The request by the two companies would send solar prices through the roof, effectively leaving it unable to compete with other forms of energy. Analysts believe that the growing industry, which now employs roughly 260,000 U.S. workers, will shed 80,000 jobs if tariffs are imposed. This would almost exclusively benefit the two foreign-owned companies — controlled by China and Qatar — neither of which has U.S. national security interests at heart.

This scenario is detrimental to everyone involved. American national security is not just about the readiness of its military. Our country’s ability to cultivate a wide variety of stable energy sources enhances our energy security, which is critical to our long-term economic viability. Making solar energy uncompetitive through artificial trade barriers wouldn’t just erode a welcome new resource advantage at our military bases but it would needlessly remove a quiver from our nation’s broader energy portfolio.

There is simply no good reason to undermine willfully America’s efforts to reduce dependence on foreign energy sources, as I well know.

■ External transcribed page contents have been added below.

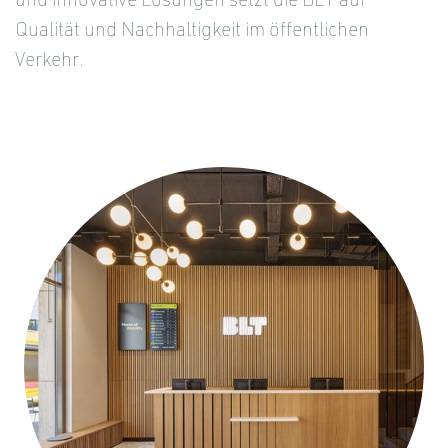
und innovative Lösungen setzt die BLT auf
Qualität und Nachhaltigkeit im öffentlichen
Verkehr.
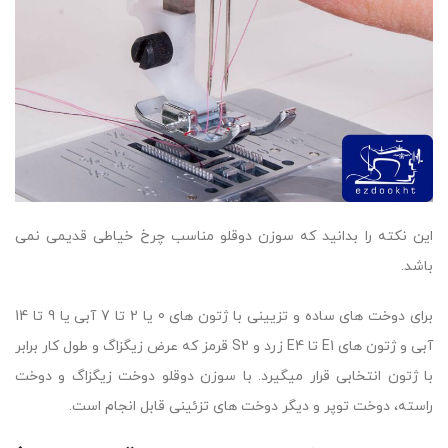
این نکته را بدانید که سوزن دوقلو مناسب چرخ خیاطی قدیمی نمی
باشد.
برای دوخت های ساده و تزیینی با ژتون های 0 یا 2 تا 7 آبی یا 9 تا 14
آبی و ژتون های E1 تا E4 زرد و S2 قرمز که عرض زیگزاگ و طول کار برابر
با ژتون انتخابی قرار میگیرد. با سوزن دوقلو دوخت زیگزاگ و دوخت
راسته، دوخت توپر و دیگر دوخت های تزئینی قابل انجام است.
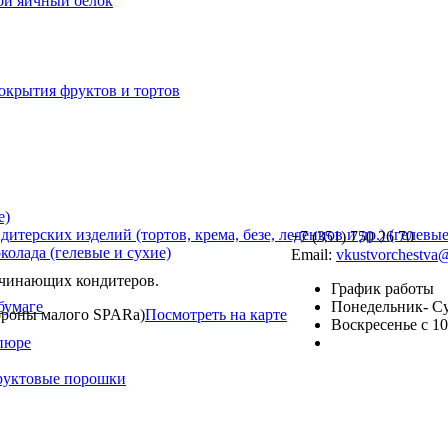
хой яичный белок
окрытия фруктов и тортов
е)
терских изделий (тортов, крема, безе, леденцов и др.) (гелевые
+7 (351) 750 26 70
олада (гелевые и сухие)
Email:
vkustvorchestva
начинающих кондитеров.
График работы
Понедельник- Суб
бумаге
стороны малого SPARa)
Посмотреть на карте
Воскресенье с 10
пюре
фруктовые порошки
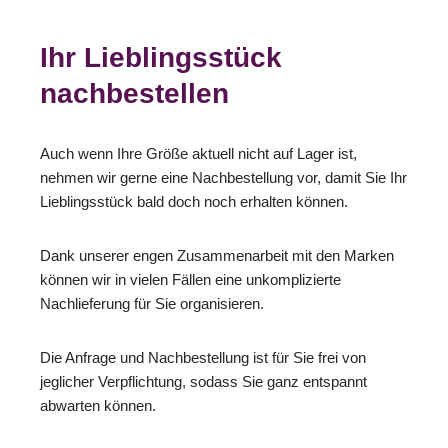
Ihr Lieblingsstück
nachbestellen
Auch wenn Ihre Größe aktuell nicht auf Lager ist,
nehmen wir gerne eine Nachbestellung vor, damit Sie Ihr
Lieblingsstück bald doch noch erhalten können.
Dank unserer engen Zusammenarbeit mit den Marken
können wir in vielen Fällen eine unkomplizierte
Nachlieferung für Sie organisieren.
Die Anfrage und Nachbestellung ist für Sie frei von
jeglicher Verpflichtung, sodass Sie ganz entspannt
abwarten können.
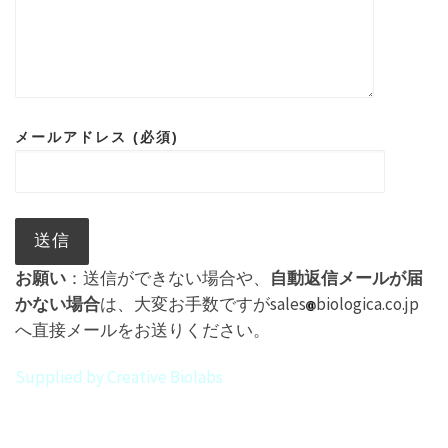
メールアドレス (必須)
お願い
：送信ができない場合や、
自動返信メールが届
かない場合
は、大変お手数ですがsales
biologica.co.jp
へ直接メールをお送りください。
Supplied by Creative Biolabs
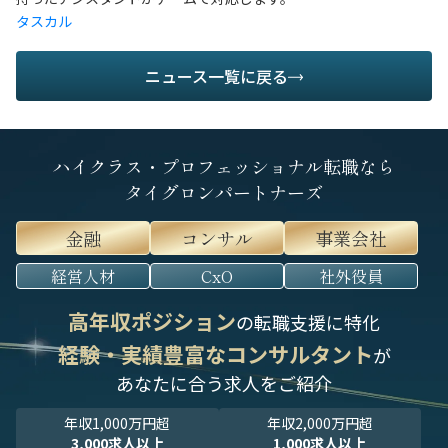
タスカル
ニュース一覧に戻る
ハイクラス・プロフェッショナル転職なら
タイグロンパートナーズ
金融
コンサル
事業会社
経営人材
CxO
社外役員
高年収ポジション
の転職支援に特化
経験・実績豊富なコンサルタント
が
あなたに合う求人をご紹介
年収1,000万円超
年収2,000万円超
3,000求人以上
1,000求人以上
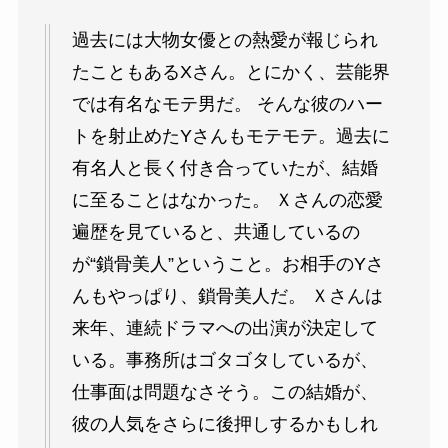
過去には大物女優との熱愛が報じられ
たこともあるXさん。とにかく、芸能界
では有名なモテ男だ。 そんな彼のハー
トを射止めたYさんもモテモテ。過去に
有名人と長く付き合っていたが、結婚
に至ることはなかった。 Ｘさんの恋愛
遍歴を見ていると、共通しているの
が“鎖骨美人”ということ。お相手のYさ
んもやっぱり、鎖骨美人だ。 Ｘさんは
来年、連続ドラマへの出演が決定して
いる。事務所はゴタゴタしているが、
仕事面は問題なさそう。この結婚が、
彼の人気をさらに後押しするかもしれ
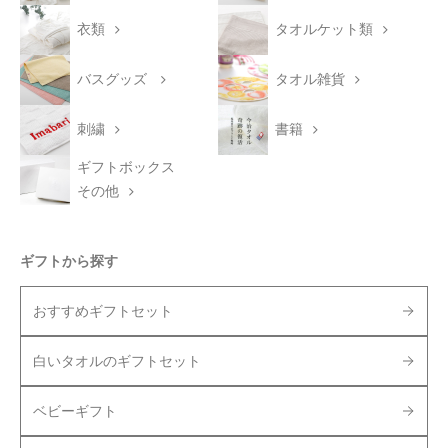
衣類
タオルケット類
バスグッズ
タオル雑貨
刺繍
書籍
ギフトボックス
その他
ギフトから探す
おすすめギフトセット
白いタオルのギフトセット
ベビーギフト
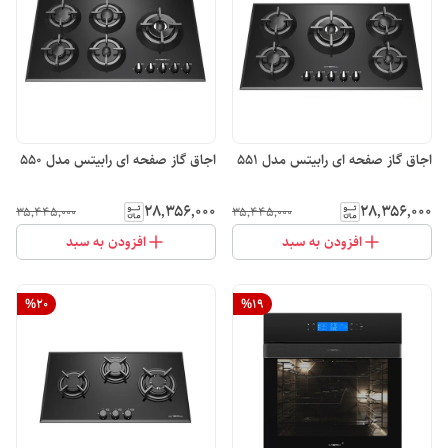
اجاق گاز صفحه ای رابیتس مدل 551
اجاق گاز صفحه ای رابیتس مدل 550
۲۸٬۳۵۶٬۰۰۰
۲۸٬۳۵۶٬۰۰۰
۳۵٬۴۴۵٬۰۰۰
۳۵٬۴۴۵٬۰۰۰
افزودن به سبد
افزودن به سبد
%
20
%
19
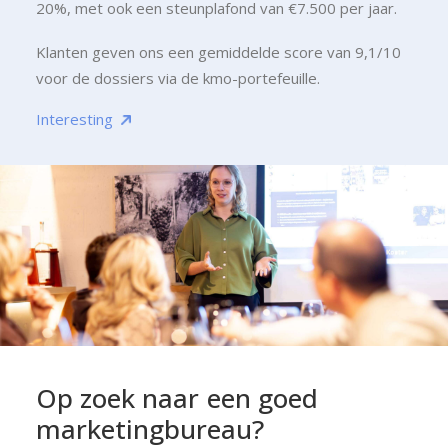
20%, met ook een steunplafond van €7.500 per jaar.
Klanten geven ons een gemiddelde score van 9,1/10
voor de dossiers via de kmo-portefeuille.
Interesting
Op
zoek
naar
een
goed
marketingbureau?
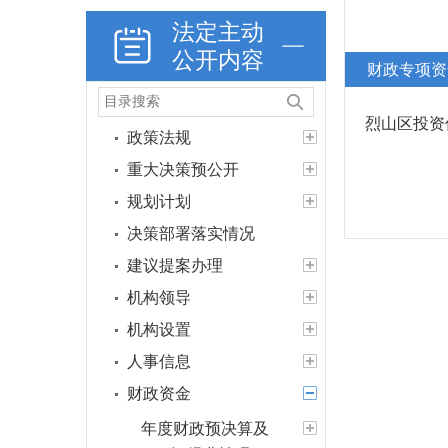
法定主动
公开内容
财政专项资
烈山区投资
政策法规
重大决策预公开
规划计划
决策部署落实情况
建议提案办理
机构领导
机构设置
人事信息
财政资金
年度财政预决算及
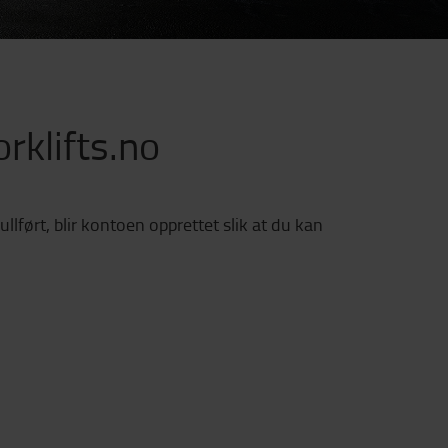
rklifts.no
llført, blir kontoen opprettet slik at du kan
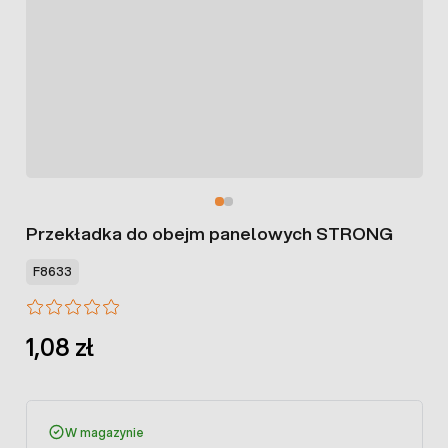
Przekładka do obejm panelowych STRONG
F8633
1,08 zł
W magazynie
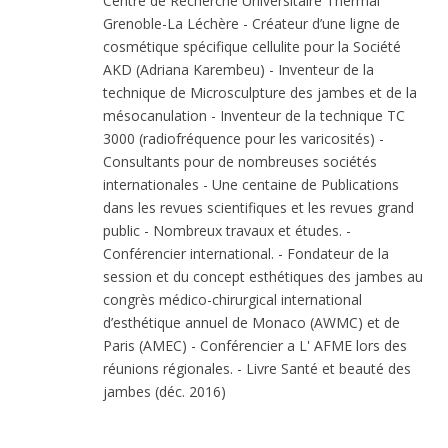
Centre de Recherche Universitaire Thermal
Grenoble-La Léchère - Créateur d’une ligne de
cosmétique spécifique cellulite pour la Société
AKD (Adriana Karembeu) - Inventeur de la
technique de Microsculpture des jambes et de la
mésocanulation - Inventeur de la technique TC
3000 (radiofréquence pour les varicosités) -
Consultants pour de nombreuses sociétés
internationales - Une centaine de Publications
dans les revues scientifiques et les revues grand
public - Nombreux travaux et études. -
Conférencier international. - Fondateur de la
session et du concept esthétiques des jambes au
congrès médico-chirurgical international
d’esthétique annuel de Monaco (AWMC) et de
Paris (AMEC) - Conférencier a L' AFME lors des
réunions régionales. - Livre Santé et beauté des
jambes (déc. 2016)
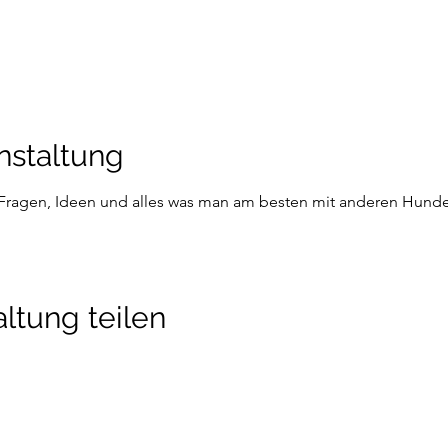
nstaltung
e Fragen, Ideen und alles was man am besten mit anderen Hund
ltung teilen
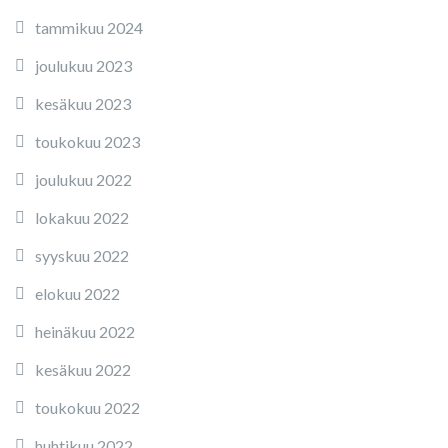
tammikuu 2024
joulukuu 2023
kesäkuu 2023
toukokuu 2023
joulukuu 2022
lokakuu 2022
syyskuu 2022
elokuu 2022
heinäkuu 2022
kesäkuu 2022
toukokuu 2022
huhtikuu 2022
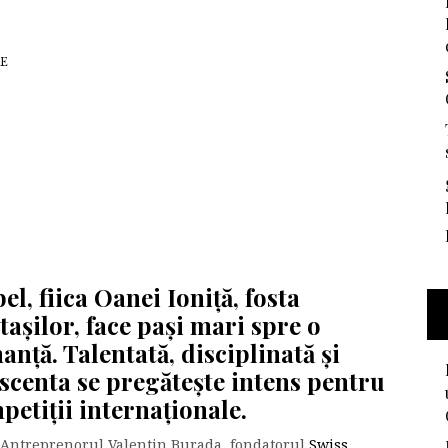
E
el, fiica Oanei Ioniță, fosta
așilor, face pași mari spre o
anță. Talentată, disciplinată și
scenta se pregătește intens pentru
etiții internaționale.
. Antreprenorul Valentin Burada, fondatorul
Swiss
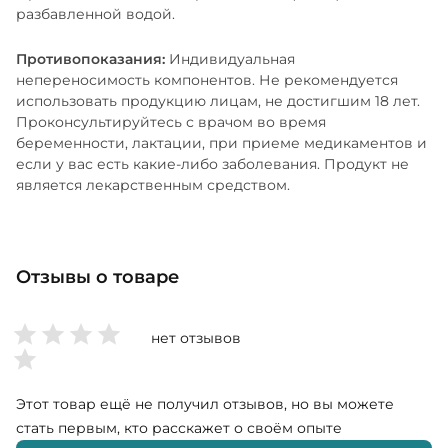
разбавленной водой.
Противопоказания:
Индивидуальная
непереносимость компонентов. Не рекомендуется
использовать продукцию лицам, не достигшим 18 лет.
Проконсультируйтесь с врачом во время
беременности, лактации, при приеме медикаментов и
если у вас есть какие-либо заболевания. Продукт не
является лекарственным средством.
Отзывы о товаре
нет отзывов
Этот товар ещё не получил отзывов, но вы можете
стать первым, кто расскажет о своём опыте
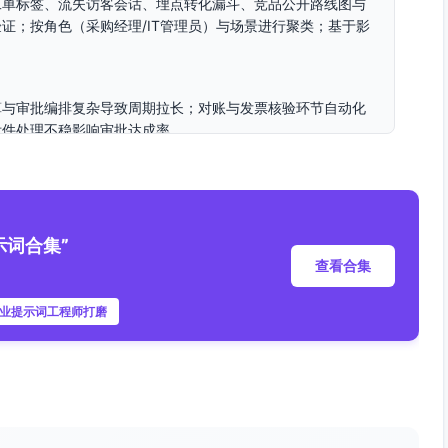
工单标签、流失访客会话、埋点转化漏斗、竞品公开路线图与
证；按角色（采购经理/IT管理员）与场景进行聚类；基于影
算与审批编排复杂导致周期拉长；对账与发票核验环节自动化
附件处理不稳影响审批达成率。
估数据分散、口径不一；异常收货处置链路冗长、索赔证据管
、数据一致性风险不可见。
工厂+多公司+项目/成本中心”组合；SSO与移动端安全、审计
示词合集”
查看合集
专业提示词工程师打磨
项目）映射不一致；预算同步延迟导致“误判已超/未超”；合并
级/跨工厂分摊）。
员。
并请购、月中预算调整后。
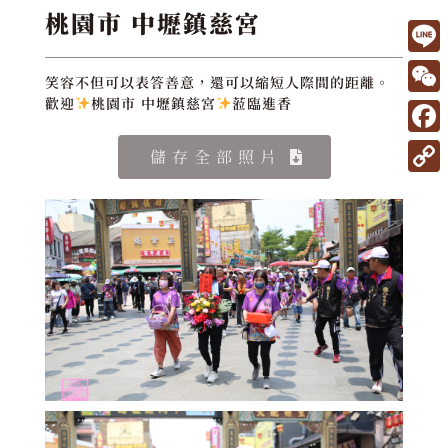
桃園市 中壢鎮慈宮
L
笑容不但可以表答善意，還可以縮短人際間的距離。
i
W
歡迎
桃園市 中壢鎮慈宮
蒞臨進香
n
e
F
儲存全部照片
e
C
a
C
h
c
o
a
e
p
t
b
y
o
L
o
i
k
n
k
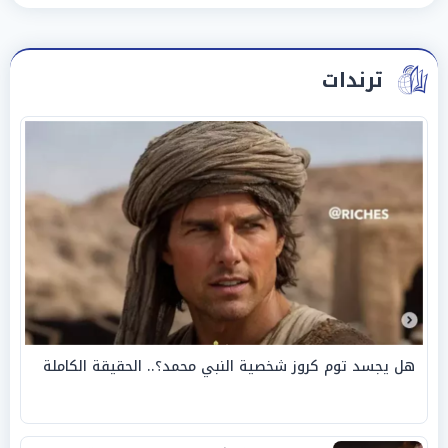
ترندات
هل يجسد توم كروز شخصية النبي محمد؟.. الحقيقة الكاملة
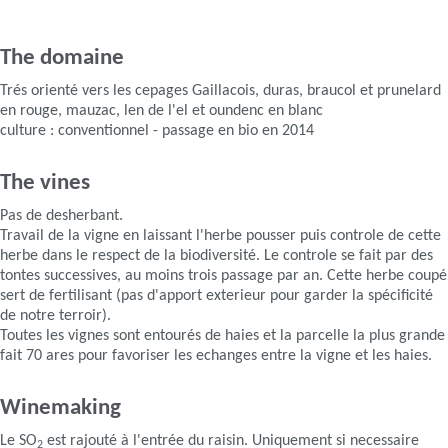
The domaine
Trés orienté vers les cepages Gaillacois, duras, braucol et prunelard
en rouge, mauzac, len de l'el et oundenc en blanc
culture : conventionnel - passage en bio en 2014
The vines
Pas de desherbant.
Travail de la vigne en laissant l'herbe pousser puis controle de cette
herbe dans le respect de la biodiversité. Le controle se fait par des
tontes successives, au moins trois passage par an. Cette herbe coupé
sert de fertilisant (pas d'apport exterieur pour garder la spécificité
de notre terroir).
Toutes les vignes sont entourés de haies et la parcelle la plus grande
fait 70 ares pour favoriser les echanges entre la vigne et les haies.
Winemaking
Le SO
est rajouté à l'entrée du raisin. Uniquement si necessaire
2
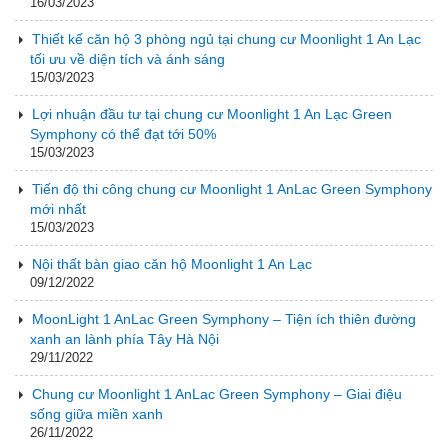
16/03/2023
Thiết kế căn hộ 3 phòng ngủ tại chung cư Moonlight 1 An Lạc
tối ưu về diện tích và ánh sáng
15/03/2023
Lợi nhuận đầu tư tại chung cư Moonlight 1 An Lạc Green
Symphony có thể đạt tới 50%
15/03/2023
Tiến độ thi công chung cư Moonlight 1 AnLac Green Symphony
mới nhất
15/03/2023
Nội thất bàn giao căn hộ Moonlight 1 An Lạc
09/12/2022
MoonLight 1 AnLac Green Symphony – Tiện ích thiên đường
xanh an lành phía Tây Hà Nội
29/11/2022
Chung cư Moonlight 1 AnLac Green Symphony – Giai điệu
sống giữa miền xanh
26/11/2022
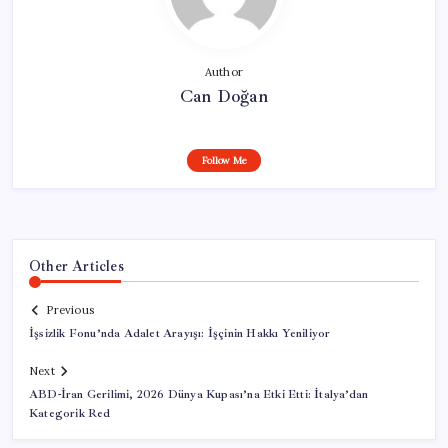
Author
Can Doğan
Follow Me
Other Articles
Previous
İşsizlik Fonu’nda Adalet Arayışı: İşçinin Hakkı Yeniliyor
Next
ABD-İran Gerilimi, 2026 Dünya Kupası’na Etki Etti: İtalya’dan
Kategorik Red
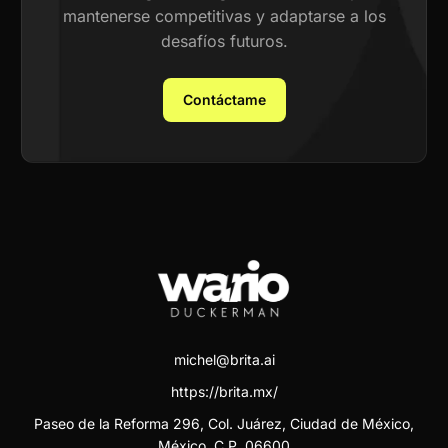
mantenerse competitivas y adaptarse a los
desafíos futuros.
Contáctame
michel@brita.ai
https://brita.mx/
Paseo de la Reforma 296, Col. Juárez, Ciudad de México,
México. C.P. 06600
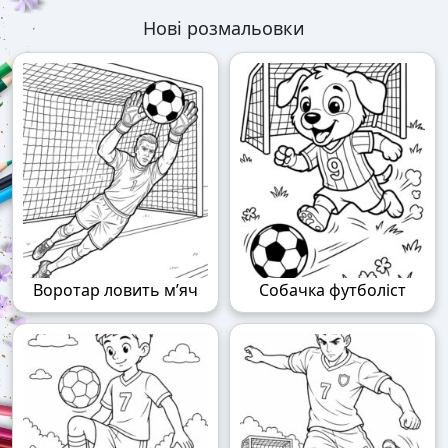
Нові розмальовки
Воротар ловить м’яч
Собачка футболіст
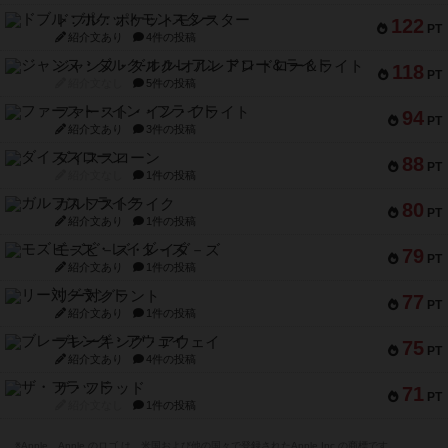
ドブル：ポケットモンスター
122
PT
紹介文あり
4件の投稿
ジャンヌ・ダルク-オルレアン ドロー＆ライト
118
PT
紹介文なし
5件の投稿
ファースト・イン・フライト
94
PT
紹介文あり
3件の投稿
ダイススローン
88
PT
紹介文なし
1件の投稿
ガルフストライク
80
PT
紹介文あり
1件の投稿
モズビ－ズ・レイダ－ズ
79
PT
紹介文あり
1件の投稿
リー対グラント
77
PT
紹介文あり
1件の投稿
ブレーキング・アウェイ
75
PT
紹介文あり
4件の投稿
ザ・フラッド
71
PT
紹介文なし
1件の投稿
※Apple、Apple のロゴ は、米国および他の国々で登録されたApple Inc.の商標です。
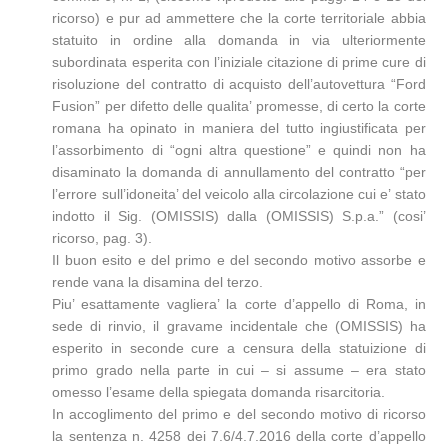
ricorso) e pur ad ammettere che la corte territoriale abbia
statuito in ordine alla domanda in via ulteriormente
subordinata esperita con l’iniziale citazione di prime cure di
risoluzione del contratto di acquisto dell’autovettura “Ford
Fusion” per difetto delle qualita’ promesse, di certo la corte
romana ha opinato in maniera del tutto ingiustificata per
l’assorbimento di “ogni altra questione” e quindi non ha
disaminato la domanda di annullamento del contratto “per
l’errore sull’idoneita’ del veicolo alla circolazione cui e’ stato
indotto il Sig. (OMISSIS) dalla (OMISSIS) S.p.a.” (cosi’
ricorso, pag. 3).
Il buon esito e del primo e del secondo motivo assorbe e
rende vana la disamina del terzo.
Piu’ esattamente vagliera’ la corte d’appello di Roma, in
sede di rinvio, il gravame incidentale che (OMISSIS) ha
esperito in seconde cure a censura della statuizione di
primo grado nella parte in cui – si assume – era stato
omesso l’esame della spiegata domanda risarcitoria.
In accoglimento del primo e del secondo motivo di ricorso
la sentenza n. 4258 dei 7.6/4.7.2016 della corte d’appello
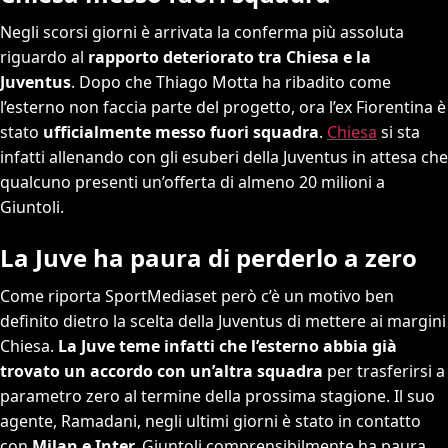
Negli scorsi giorni è arrivata la conferma più assoluta
riguardo al
rapporto deteriorato tra Chiesa e la
Juventus
. Dopo che Thiago Motta ha ribadito come
l’esterno non faccia parte del progetto, ora l’ex Fiorentina è
stato
ufficialmente messo fuori squadra
.
Chiesa
si sta
infatti allenando con gli esuberi della Juventus in attesa che
qualcuno presenti un’offerta di almeno 20 milioni a
Giuntoli.
La Juve ha paura di perderlo a zero
Come riporta SportMediaset però c’è un motivo ben
definito dietro la scelta della Juventus di mettere ai margini
Chiesa.
La Juve teme infatti che l’esterno abbia già
trovato un accordo con un’altra squadra
per trasferirsi a
parametro zero al termine della prossima stagione. Il suo
agente, Ramadani, negli ultimi giorni è stato in contatto
con
Milan e Inter.
Giuntoli comprensibilmente ha paura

As a 26-year Navy veteran, I served as a Surface Warfare Officer on five ships, including guided missile cruisers and destroyers, to protect U.S. national security interests across the globe. Foremost among those missions was to safeguard the sea-lanes of communications that facilitate the global economy, including the flow of oil to and from the United States.

I have experienced firsthand — particularly during my command of the USS Cole when it was attacked by al-Qaeda terrorists — the real-world implications of the term “energy security” when our nation’s forward-deployed assets are placed in harm’s way to safeguard a reliable and affordable supply of energy for U.S. consumers and our economy.

President Trump will soon be reviewing recommendations on whether to impose trade barriers on imported solar components. I urge the president to keep the long-term view of our country’s security in mind. The military benefits from a healthy solar industry, as does the rest of our country. There is simply no good reason to squander the potential of a promising new energy advantage.